Funny, in ways (we had not thought of, then))
the copulations of these arachnoids:
the dominant and final predators,
the weavers of tattered webs on broken granite,
and marked shards of slate, color of the sky.
Epigastric plates wheezing for air,
they mount each other in a tangle of legs,
articulating acute and obtuse angles,
travesty of tender caresses; chelicarae
dripping, pedipalps emerge from prepuces,
quivering in frenzied search of the epigyne.
Jimmied together more hideously twisted,
than either could be apart, they jack each
other, rocking together and against,
each movement beginning like a shudder,
becoming a wave of shuddring convulsions,
servile to instincts always reproductive.
Ejaculate from both, threads of white silk
glisten wetly almost to tranlucence,
to catch on the barbs of their massive carapaces.

 

Only afterwards, the hunters' cadences begin,
the terrible clacking of their distal claws
upon the stone slabs over which they crawl.
Octoid eyes flash in search of living nourishment;
no crevice is deep or sturdy enough to conceal.
Chased, cornered, captured, fanged and paralyzed--
almost embalmed by venom pumped throughout,
the hapless victim is enfolded, sometimes partly
crushed beneath those legs.

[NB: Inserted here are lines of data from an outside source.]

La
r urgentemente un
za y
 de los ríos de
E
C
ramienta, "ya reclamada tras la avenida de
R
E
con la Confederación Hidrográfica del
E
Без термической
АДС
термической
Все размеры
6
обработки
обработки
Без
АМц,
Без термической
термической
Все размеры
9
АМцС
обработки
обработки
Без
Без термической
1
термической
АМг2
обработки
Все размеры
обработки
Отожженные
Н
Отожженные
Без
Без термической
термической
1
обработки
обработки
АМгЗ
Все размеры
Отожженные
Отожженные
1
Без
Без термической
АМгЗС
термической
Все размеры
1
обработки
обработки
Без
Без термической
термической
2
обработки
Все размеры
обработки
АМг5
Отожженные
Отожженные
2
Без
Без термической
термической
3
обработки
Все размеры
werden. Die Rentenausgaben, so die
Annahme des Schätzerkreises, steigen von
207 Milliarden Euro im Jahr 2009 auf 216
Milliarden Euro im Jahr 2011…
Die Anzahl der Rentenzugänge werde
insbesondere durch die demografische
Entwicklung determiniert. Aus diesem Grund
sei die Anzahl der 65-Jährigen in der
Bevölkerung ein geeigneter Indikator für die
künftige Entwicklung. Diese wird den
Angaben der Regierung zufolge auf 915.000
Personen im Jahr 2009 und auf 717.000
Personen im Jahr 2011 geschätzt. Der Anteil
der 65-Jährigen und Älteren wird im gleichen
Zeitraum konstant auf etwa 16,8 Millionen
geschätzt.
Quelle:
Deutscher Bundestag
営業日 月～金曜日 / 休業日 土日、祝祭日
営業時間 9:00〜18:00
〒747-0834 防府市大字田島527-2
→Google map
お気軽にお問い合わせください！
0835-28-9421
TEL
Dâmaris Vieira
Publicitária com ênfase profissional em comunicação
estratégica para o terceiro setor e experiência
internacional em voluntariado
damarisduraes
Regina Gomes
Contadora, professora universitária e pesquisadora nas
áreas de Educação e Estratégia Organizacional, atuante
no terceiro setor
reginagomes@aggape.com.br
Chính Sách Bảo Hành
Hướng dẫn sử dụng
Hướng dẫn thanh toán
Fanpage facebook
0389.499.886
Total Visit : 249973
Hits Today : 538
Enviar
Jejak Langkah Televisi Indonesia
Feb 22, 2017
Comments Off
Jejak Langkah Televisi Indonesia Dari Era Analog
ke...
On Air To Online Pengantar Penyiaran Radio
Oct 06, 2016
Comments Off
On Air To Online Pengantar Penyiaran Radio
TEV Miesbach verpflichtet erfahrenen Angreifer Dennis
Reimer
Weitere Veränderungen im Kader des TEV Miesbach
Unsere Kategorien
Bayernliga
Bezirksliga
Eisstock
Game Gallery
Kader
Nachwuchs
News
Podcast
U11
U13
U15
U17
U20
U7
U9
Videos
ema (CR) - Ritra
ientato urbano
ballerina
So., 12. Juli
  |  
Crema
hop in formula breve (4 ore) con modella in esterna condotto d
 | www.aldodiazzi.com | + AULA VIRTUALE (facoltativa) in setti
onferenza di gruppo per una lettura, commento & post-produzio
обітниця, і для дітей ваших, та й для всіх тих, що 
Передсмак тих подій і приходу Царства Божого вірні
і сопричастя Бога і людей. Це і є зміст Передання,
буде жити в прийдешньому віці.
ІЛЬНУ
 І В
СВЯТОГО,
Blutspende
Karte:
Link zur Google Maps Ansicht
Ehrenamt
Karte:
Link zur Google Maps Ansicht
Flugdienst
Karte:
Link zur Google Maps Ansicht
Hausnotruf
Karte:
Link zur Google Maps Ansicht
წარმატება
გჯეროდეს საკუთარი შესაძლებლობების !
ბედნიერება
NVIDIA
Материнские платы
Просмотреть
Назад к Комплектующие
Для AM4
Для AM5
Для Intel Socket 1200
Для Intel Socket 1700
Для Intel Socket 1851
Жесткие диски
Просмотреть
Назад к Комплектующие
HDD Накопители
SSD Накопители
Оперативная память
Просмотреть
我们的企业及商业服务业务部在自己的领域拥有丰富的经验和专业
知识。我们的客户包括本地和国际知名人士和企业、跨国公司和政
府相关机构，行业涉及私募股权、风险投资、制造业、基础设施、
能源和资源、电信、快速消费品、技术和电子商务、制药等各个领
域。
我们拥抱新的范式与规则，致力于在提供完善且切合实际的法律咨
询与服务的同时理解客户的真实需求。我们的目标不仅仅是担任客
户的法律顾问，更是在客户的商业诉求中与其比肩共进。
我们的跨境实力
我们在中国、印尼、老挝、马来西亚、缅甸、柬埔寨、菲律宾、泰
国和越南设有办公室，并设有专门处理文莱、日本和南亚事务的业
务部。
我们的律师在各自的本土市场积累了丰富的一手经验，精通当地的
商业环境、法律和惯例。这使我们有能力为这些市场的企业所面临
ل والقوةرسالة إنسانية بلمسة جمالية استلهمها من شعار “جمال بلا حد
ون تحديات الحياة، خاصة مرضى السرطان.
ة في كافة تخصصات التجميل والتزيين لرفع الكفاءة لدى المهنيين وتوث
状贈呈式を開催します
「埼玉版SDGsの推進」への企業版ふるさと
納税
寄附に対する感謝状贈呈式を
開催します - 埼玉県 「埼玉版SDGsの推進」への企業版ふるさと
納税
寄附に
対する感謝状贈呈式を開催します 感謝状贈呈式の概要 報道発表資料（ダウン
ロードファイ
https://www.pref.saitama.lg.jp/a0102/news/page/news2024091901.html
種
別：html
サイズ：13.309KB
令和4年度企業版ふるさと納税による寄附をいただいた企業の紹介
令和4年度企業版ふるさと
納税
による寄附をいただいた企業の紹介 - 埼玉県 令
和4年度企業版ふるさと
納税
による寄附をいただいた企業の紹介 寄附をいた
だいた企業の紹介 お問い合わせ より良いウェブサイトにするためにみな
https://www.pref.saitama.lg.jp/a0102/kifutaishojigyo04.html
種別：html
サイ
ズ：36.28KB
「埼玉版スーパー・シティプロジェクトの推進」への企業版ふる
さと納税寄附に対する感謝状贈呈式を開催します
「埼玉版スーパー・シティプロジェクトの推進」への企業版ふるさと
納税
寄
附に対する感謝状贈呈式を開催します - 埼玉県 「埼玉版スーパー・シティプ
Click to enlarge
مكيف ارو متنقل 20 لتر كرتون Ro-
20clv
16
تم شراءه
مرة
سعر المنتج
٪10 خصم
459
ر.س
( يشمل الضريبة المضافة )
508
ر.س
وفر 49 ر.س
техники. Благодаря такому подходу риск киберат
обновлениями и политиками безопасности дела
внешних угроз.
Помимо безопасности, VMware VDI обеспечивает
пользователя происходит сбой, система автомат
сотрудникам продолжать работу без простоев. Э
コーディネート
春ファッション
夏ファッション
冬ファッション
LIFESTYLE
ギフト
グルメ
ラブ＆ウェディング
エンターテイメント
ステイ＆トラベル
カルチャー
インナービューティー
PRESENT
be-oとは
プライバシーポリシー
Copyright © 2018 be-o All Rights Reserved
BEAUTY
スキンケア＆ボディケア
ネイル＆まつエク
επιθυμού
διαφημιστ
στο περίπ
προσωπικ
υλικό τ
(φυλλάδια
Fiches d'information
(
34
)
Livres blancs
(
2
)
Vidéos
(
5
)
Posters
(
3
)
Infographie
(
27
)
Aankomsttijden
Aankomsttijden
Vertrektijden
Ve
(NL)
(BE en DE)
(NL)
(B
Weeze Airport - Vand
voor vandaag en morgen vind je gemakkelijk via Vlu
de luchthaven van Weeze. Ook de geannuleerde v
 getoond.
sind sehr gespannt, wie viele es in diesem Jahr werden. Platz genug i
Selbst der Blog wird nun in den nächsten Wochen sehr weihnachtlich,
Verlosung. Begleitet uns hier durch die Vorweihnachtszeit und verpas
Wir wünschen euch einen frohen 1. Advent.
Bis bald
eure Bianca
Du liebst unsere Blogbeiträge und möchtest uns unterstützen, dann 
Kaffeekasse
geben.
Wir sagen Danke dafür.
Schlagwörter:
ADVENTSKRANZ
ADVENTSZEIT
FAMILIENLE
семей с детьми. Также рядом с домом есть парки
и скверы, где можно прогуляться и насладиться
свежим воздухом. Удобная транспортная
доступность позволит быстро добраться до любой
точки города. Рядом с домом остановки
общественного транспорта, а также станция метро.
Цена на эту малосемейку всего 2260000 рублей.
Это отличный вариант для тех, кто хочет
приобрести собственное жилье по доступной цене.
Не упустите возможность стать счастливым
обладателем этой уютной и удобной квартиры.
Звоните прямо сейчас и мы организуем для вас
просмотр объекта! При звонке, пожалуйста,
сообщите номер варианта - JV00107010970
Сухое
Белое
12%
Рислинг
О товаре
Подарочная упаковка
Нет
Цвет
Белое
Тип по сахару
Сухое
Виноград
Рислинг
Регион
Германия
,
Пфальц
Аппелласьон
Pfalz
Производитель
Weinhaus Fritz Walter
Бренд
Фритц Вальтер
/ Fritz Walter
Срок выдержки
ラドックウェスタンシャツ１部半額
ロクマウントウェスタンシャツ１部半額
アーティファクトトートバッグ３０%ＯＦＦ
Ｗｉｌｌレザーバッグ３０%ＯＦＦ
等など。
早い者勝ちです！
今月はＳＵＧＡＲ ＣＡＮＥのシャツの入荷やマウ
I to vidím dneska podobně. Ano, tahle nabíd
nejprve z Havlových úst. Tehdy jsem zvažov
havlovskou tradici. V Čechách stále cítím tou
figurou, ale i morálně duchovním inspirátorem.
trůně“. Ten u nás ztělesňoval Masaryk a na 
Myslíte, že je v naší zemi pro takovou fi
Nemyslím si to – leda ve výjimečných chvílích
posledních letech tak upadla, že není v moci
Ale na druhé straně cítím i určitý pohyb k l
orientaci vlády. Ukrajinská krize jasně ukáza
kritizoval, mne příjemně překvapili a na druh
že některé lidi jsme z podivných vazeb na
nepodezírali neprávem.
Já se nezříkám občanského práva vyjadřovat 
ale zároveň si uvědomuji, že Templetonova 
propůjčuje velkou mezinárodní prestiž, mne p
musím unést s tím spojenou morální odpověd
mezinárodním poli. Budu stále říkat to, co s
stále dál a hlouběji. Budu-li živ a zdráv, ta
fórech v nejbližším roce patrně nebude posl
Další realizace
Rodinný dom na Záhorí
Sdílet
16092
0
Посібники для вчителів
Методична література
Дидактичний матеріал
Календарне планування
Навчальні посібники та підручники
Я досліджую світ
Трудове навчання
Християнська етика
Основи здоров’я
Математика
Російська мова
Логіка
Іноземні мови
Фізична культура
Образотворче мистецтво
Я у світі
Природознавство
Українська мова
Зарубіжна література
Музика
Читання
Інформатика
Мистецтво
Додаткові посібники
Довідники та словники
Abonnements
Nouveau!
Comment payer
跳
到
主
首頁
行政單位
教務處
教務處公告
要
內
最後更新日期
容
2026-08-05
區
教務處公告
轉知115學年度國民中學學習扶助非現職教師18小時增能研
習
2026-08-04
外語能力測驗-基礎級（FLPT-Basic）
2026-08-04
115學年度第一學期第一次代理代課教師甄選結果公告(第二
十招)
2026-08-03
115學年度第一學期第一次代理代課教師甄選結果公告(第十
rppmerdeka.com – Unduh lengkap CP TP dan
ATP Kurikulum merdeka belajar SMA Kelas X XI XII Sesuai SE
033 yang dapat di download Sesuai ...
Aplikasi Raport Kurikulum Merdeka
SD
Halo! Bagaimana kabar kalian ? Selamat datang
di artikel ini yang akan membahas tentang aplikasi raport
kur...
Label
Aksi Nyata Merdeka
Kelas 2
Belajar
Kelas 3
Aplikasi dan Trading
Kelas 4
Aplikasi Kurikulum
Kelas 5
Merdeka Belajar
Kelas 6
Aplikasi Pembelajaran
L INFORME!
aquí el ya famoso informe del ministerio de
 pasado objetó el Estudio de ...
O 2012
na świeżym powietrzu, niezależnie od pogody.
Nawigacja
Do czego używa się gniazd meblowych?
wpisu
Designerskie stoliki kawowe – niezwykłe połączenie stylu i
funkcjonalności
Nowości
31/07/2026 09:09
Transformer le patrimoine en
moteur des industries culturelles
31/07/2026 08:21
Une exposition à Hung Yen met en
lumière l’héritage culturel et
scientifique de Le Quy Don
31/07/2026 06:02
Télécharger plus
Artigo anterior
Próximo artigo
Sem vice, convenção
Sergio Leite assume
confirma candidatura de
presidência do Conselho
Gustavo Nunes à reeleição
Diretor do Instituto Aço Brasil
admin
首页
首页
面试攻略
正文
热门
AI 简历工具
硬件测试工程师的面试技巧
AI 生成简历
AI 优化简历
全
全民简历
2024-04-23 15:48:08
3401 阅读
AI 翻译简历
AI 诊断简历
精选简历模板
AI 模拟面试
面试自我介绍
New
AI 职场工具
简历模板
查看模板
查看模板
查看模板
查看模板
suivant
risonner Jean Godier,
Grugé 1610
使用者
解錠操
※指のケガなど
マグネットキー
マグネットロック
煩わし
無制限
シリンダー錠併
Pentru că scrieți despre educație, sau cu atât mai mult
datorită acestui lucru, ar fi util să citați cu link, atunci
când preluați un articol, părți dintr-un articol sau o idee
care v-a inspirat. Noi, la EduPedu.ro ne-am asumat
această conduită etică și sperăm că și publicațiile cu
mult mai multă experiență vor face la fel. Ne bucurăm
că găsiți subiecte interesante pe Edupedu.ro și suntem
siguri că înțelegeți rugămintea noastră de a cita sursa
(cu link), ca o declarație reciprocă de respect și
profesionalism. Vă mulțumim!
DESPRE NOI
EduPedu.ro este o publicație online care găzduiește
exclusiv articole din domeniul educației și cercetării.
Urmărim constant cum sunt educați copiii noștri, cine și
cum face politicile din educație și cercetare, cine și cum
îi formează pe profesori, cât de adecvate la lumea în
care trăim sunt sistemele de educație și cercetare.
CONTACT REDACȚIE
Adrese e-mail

Cocoons begin to spin.
The fertilized eggs have been cast beyond,
to harden, towards hatching, in alienating weather
Marked predator and prey, are both encased---
wholly enclosed---within great globes of silk;
the one to feed, the other devoured
slowly, until their delayed deaths are achieved. 

 

Our ships crashlanded---beyond repair.
Distress signals fail. A distant, eerie noise,
signals distress of yet another sort,
the triumph of alien biology.
The sky maintains its dull, unchanging gray.
Another generation, dominant,
scuttles, lumbers, near now, to mate and prey.